Each week we pay homage to a select “Original Creator”—an iconic artist from days gone by whose work influences and informs today’s creators. These are artists who were innovative and revolutionary in their fields—bold visionaries and radicals, groundbreaking frontiersmen and women who inspired and informed culture as we know it today. This week: Orson Welles.
If you have even a passing interest in film and the moving image than you’ll be familiar with the name Orson Welles. He’s a giant of the silver screen who, with his seminal work Citizen Kane (1941)—along with cinematographer Gregg Toland—helped shaped the visual vocabulary of modern film. Notable techniques they used were deep focus, low and varied camera angles, film noir-style deep shadows, camera moving through objects, and atypical lighting—and while these dramatic techniques weren’t new, it was Citizen Kane that gelled then together with skill, flair, and acumen.

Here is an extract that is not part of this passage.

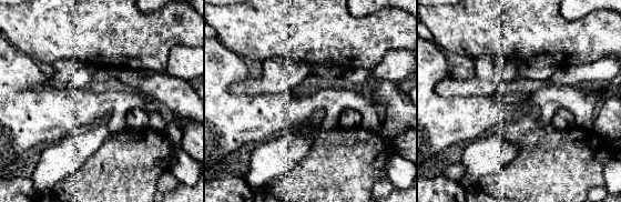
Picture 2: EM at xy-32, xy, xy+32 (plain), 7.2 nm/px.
why='what lies round it' act=open view=em slice=xy step=4 show=letters at=same

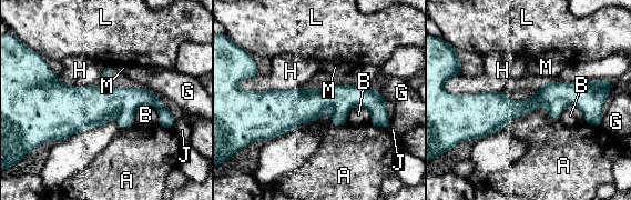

As well as its visual artistry, the film was narratively unconventional with a non-linear story and was also notable for bucking the trend of the studio system of the time. Instead of being controlled by this system, which was at its zenith, Citizen Kane was made with complete freedom so Welles and his collaborators were allowed to do whatever they liked—which was unprecedented.
Camera moving through different objects: a sign and a glass ceiling in Citizen Kane.
They also harnessed the technological achievements and breakthroughs of the time to create a truly cutting-edge piece of filmmaking. To add to all these manifold glories it’s entertainment as high art, an art film that has mass appeal with a gripping populist story—one which follows the scandalous life of media mogul Charles Foster Kane (inspired by William Randolph Hearst)—and comes complete with a great twist ending, ticking all the boxes you need, thus confirming its inclusion in film studies classes ever since.
As well as creating that film behemoth, Welles was also a playful artist who liked to toy with the audiences he entertained. This was most notable in his radio play The War of the Worlds, a dramatization of the HG Wells novel, which saw him terrify listeners into thinking the play was real when it was broadcast on October 30, 1938.
A poignant moment in F for Fake.
Another of his projects which revealed his mischievous side was his sort-of-documentary F for Fake (1973), which focuses on the story of art forger Elmyr de Hory and his biographer Clifford Irving, who was himself partial to creating fake works, notably a biography of Howard Hughes. It’s a mind-bending film which constantly plays with the idea of truth, challenging the viewer and confronting them, toying with what’s real in both Hory’s work, Irving’s role as his biographer, and the story that the film presents to us. You’ll left not knowing what’s fiction and what’s fact.
The incredible opening shot from Touch of Evil.
Along with The Magnificent Ambersons (1941) and his version of Shakespeare’s Othello (1952), another of Welles’ classic films is Touch of Evil (1958). The film opens with one of the greatest tracking shots in the history of everything ever—a three-minute crane shot that takes the viewer on a journey across the US border into Mexico, introducing us into a murky underworld that sets the tone for the rest of this influential film noir.
As well as creating film masterpieces and messing with our heads, Welles was also a fine actor, cropping up as the villainous but alluring Harry Lime in classic British movie The Third Man (1949), delivering the movie’s climatic speech about violence and culture. And, of course, he was in The Muppet Movie (1979) and his final filmic outing, perhaps his finest (if you were 10 years old), was voicing Unicron in the animated film The Transformers: The Movie (1986).